_Task objective_
From the entries that follow, copy exactly the lines beginning at the line holding "Document page, 1500x844 pixels." and continuing through the line holding "Identify the document".

_Data for this exercise_
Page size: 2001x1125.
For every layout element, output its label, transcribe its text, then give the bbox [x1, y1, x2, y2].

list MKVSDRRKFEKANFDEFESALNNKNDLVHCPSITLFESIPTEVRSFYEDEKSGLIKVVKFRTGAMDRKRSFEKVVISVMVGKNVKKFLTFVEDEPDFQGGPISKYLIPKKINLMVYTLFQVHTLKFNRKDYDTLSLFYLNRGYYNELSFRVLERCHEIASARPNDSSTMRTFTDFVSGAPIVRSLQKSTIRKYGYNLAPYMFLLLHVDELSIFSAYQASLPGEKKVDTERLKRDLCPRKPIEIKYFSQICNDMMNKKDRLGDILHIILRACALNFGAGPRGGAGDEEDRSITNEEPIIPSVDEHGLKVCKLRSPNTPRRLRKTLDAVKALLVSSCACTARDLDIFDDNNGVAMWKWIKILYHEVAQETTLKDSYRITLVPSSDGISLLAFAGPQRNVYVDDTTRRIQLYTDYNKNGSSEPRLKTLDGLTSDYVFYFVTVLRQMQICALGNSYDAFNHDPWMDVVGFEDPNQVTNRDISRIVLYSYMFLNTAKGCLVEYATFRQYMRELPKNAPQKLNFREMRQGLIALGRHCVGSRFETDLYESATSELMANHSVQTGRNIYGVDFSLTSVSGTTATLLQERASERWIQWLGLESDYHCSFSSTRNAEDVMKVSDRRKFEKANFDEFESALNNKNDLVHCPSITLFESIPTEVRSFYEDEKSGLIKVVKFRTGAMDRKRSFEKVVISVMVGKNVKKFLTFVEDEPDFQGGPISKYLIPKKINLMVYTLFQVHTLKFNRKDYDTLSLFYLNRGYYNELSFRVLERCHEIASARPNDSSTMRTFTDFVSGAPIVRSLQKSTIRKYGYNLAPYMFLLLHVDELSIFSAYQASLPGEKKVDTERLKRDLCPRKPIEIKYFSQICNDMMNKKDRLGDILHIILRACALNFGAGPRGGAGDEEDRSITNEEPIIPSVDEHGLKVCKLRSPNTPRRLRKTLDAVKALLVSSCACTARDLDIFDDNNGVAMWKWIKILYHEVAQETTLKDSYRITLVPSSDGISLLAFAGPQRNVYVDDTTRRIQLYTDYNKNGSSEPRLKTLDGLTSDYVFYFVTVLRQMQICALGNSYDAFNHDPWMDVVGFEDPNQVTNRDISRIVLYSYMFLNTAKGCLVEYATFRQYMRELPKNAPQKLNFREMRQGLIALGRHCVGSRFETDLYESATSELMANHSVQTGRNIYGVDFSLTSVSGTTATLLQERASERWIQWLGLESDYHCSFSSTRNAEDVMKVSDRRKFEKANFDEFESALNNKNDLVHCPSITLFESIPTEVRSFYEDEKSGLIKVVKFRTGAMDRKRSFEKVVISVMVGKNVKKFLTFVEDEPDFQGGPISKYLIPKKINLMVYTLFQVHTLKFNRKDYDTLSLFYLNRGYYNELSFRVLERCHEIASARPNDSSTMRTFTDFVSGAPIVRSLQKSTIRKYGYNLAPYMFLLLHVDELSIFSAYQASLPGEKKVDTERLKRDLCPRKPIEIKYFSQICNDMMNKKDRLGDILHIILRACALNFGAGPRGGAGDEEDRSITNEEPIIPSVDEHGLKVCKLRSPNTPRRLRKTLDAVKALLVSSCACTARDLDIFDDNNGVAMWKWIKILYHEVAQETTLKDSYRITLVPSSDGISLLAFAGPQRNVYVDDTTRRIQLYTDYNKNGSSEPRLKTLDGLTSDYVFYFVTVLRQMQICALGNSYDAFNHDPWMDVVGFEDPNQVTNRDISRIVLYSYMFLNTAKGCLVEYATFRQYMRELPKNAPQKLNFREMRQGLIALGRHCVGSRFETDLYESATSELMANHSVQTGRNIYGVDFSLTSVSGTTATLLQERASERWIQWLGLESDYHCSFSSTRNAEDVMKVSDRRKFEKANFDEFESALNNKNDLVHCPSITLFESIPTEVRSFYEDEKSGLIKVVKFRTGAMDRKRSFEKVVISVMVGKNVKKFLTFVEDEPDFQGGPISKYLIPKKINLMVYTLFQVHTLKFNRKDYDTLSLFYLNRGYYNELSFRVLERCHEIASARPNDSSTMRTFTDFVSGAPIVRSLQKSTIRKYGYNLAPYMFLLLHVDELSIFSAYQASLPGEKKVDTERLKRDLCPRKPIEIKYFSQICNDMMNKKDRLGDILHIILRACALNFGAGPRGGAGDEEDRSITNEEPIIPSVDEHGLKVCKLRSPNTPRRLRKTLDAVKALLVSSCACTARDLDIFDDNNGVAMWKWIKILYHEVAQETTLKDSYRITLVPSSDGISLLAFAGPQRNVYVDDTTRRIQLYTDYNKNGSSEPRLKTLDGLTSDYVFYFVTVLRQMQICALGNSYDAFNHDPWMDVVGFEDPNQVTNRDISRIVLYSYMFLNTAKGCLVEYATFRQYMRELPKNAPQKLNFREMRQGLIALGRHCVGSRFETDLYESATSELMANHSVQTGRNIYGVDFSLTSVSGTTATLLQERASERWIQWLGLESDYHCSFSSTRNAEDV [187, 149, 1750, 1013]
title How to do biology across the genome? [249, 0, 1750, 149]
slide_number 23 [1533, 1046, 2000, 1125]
==
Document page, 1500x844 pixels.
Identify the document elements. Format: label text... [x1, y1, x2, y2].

_Task output_
Document page, 1500x844 pixels.
Identify the document elements. Format: label text... [x1, y1, x2, y2].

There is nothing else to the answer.